Embodiment 7: the preparation of compound F-1
G-2 (94mg, 0.37mmol), EDCI (105mg, 0.59mmol), HOBt (100mg, 0.59mmol) are dissolved in 8mlDMF, and ice-water bath cools down, and add NMM (0.23mml, 1.56mmol), stir 30min;Compound F (120mg, 0.37mmol) adds to 8mlDMF, is added to the reaction solution of G-2 by this solution, and 0 DEG C is stirred 2 days;nullReactant liquor adds 50ml water,With extraction into ethyl acetate reactant liquor,Organic facies is washed with 1N hydrochloric acid and saturated sodium bicarbonate solution successively,Again with saturated common salt water washing,Anhydrous sodium sulfate dries,Solvent is evaporated off and obtains the grease of yellow,Column chromatography obtains 146mg compound F-1,It it is a white solid,Yield 79.2%,m/z(MNa+)522.30,1HNMR(400MHz,DMSO-d)δ0.92-1.03(m,6H),1.23-1.26(m,1H),1.44(s,9H),1.46-1.50(m,1H),1.64-1.74(m,4H),1.75-1.92(m,2H),2.03-2.08(m,2H),2.38-2.44(m,1H),3.54-3.72(m,2H),3.91-3.97(m,1H),4.13(d,1H),4.49(s,1H),4.60-4.69(m,2H),5.52(s,1H),6.44(s,1H),7.25-7.49(m,5H).

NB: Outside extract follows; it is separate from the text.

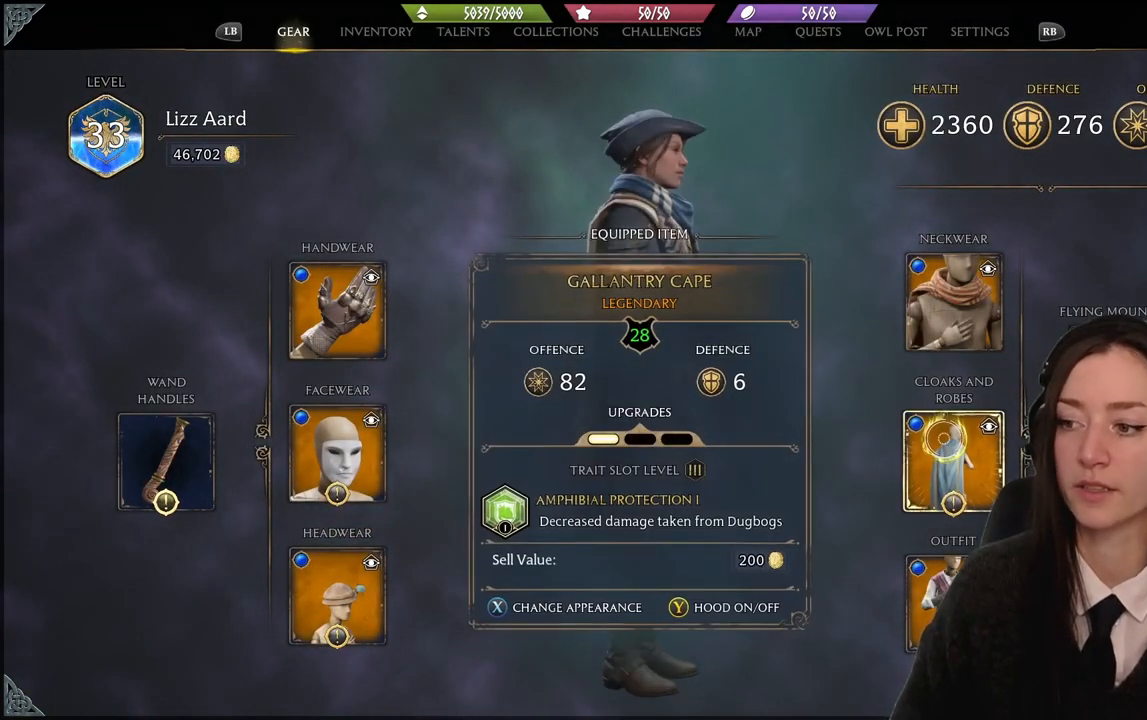
{"buttons": [], "left_stick": "down", "right_stick": "center", "events": [[267, "right_stick", "center"], [434, "left_stick", "down"]]}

Embodiment 8: the synthesis of compound F-2
By compound F-1 (140mg, 0.28mmol) it is dissolved in 3ml4NHCl/dioxane and stirs 1h, add 10ml dichloromethane after being evaporated by the volatile material of above-mentioned reactant liquor and continue concentration, repeating to obtain 120mg compound F-2 for 4 times is a white solid, yield 100%, m/z (MH+) 400.30.

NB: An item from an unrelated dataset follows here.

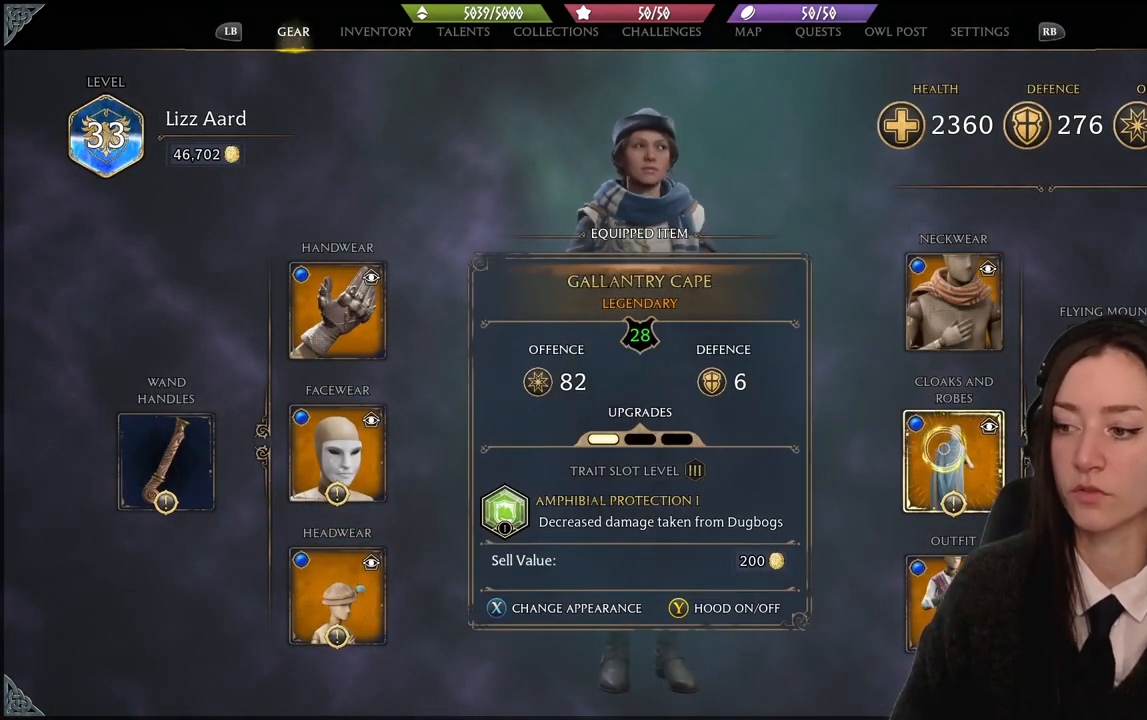
{"buttons": [], "left_stick": "center", "right_stick": "center", "events": [[133, "left_stick", "center"]]}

Embodiment 9: the preparation of formula 1 compound
G-3 (78mg, 0.34mmol), HATU (128mg, 0.34mmol) are dissolved in 8mlDMF, and ice-water bath cools down, and add DIEA (0.18mml, 1.00mmol), stir 30min;Adding to 8mlDMF in compound F-2 (120mg, 0.28mmol), added to the reaction solution of G-2 by this solution, 0 DEG C of stirring is overnight;Reactant liquor adds 50ml water, with extraction into ethyl acetate reactant liquor, organic facies is washed with 1N hydrochloric acid and saturated sodium bicarbonate solution successively, again with saturated common salt water washing, anhydrous sodium sulfate dries, and solvent is evaporated off and obtains the grease of yellow, and column chromatography obtains 118mg formula 1 compound, it is a white solid, yield 68.7%.

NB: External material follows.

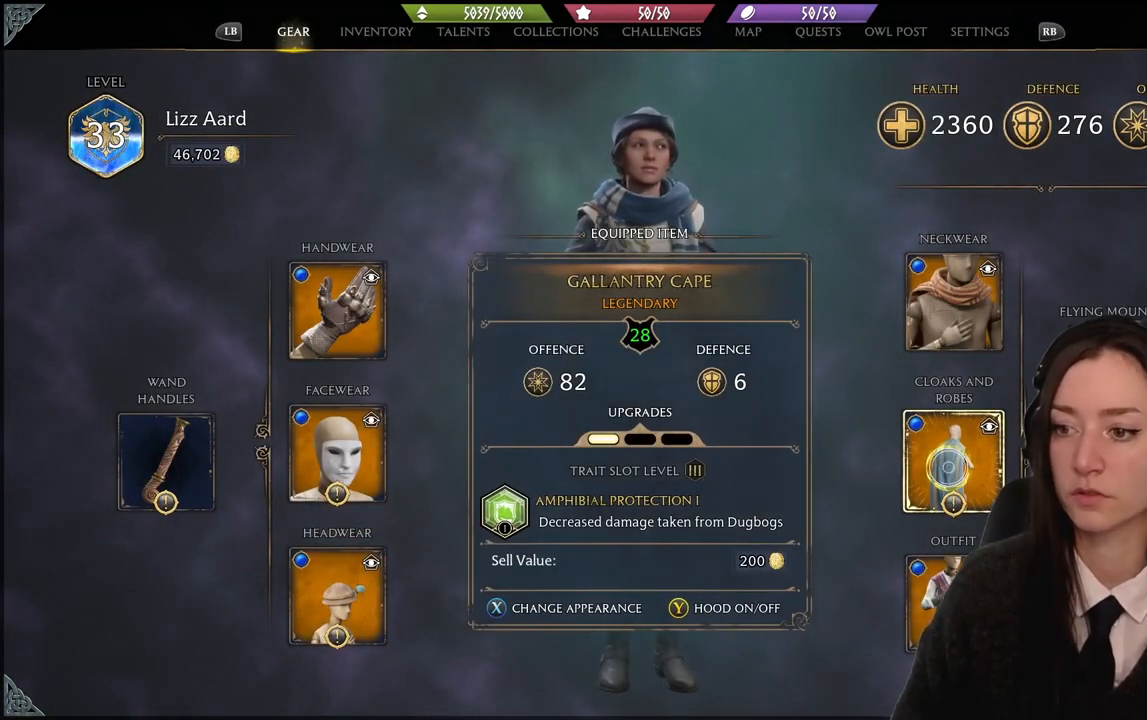
{"buttons": [], "left_stick": "center", "right_stick": "center", "events": []}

Embodiment 10-18:R is methyl and the R preparation at formula 1 compound of para-position
Embodiment 10: the preparation of compound B
nullCompound A (2g,8.23mmol) it is dissolved in 10mlDMF and adding to there-necked flask,It is cooled to-5C,It is dividedly in some parts NaH (60%,0.43g,10.70mmol) stir 1h afterwards,10ml is dripped to methyl bromobenzyl (1.83g at-5 DEG C,DMF solution 9.88mmo),Dropwise stirring 2h at this temperature,Add frozen water cancellation reaction,With extraction into ethyl acetate,On a small quantity repeatedly,Merge organic facies,Dry with anhydrous sodium sulfate after saturated common salt water washing,Solvent is evaporated off and obtains yellow oil,It is white solid that column chromatography obtains 2.4g compound B,Yield 82.5%,1HNMR(400MHz,CDCl3)δ1.31(t,3H),1.43-1.64(m,4H),1.74-1.78(m,2H),1.83(s,3H),1.97-2.05(m,2H),2.25-2.29(m,1H),2.34(s,3H),4.00(d,2H),4.17-4.33(m,4H),4.77(d,1H),5.58(d,1H),7.16(d,2H),7.23(d,2H).
Embodiment 11: the preparation of compound C
Compound B (1.8g, 5.19mmol), DMAP (0.13g, 1.04mmol) are dissolved in 20mlTHF, add (Boc)2nullO(2.4ml,10.38mmol) after be warming up to backflow,Reflux and be down to room temperature after about 8h and add 20ml methanol and hydrazine hydrate (1.04g,20.76mmol) stirring 4h after add 100ml dchloromethane,Reactant liquor is successively with 1NHCl,Copper-bath,Saturated sodium bicarbonate solution and saturated common salt water washing,Anhydrous sodium sulfate is dried,Solvent is evaporated off and obtains yellow oil,It is white solid that column chromatography obtains 1.34g compound C,Yield 63.7%,m/z(MNa+)428.06,1HNMR(400MHz,CDCl3)δ1.32(t,3H),1.43(s,9H),1.50-1.67(m,4H),1.76-1.91(m,2H),2.00-2.10(m,2H),2.30-2.33(m,1H),2.35(s,3H),3.94-3.98(m,1H),4.00(d,1H),4.17-4.38(m,3H),4.64(d,1H),4.79(d,1H),7.17(d,2H),7.27(d,2H).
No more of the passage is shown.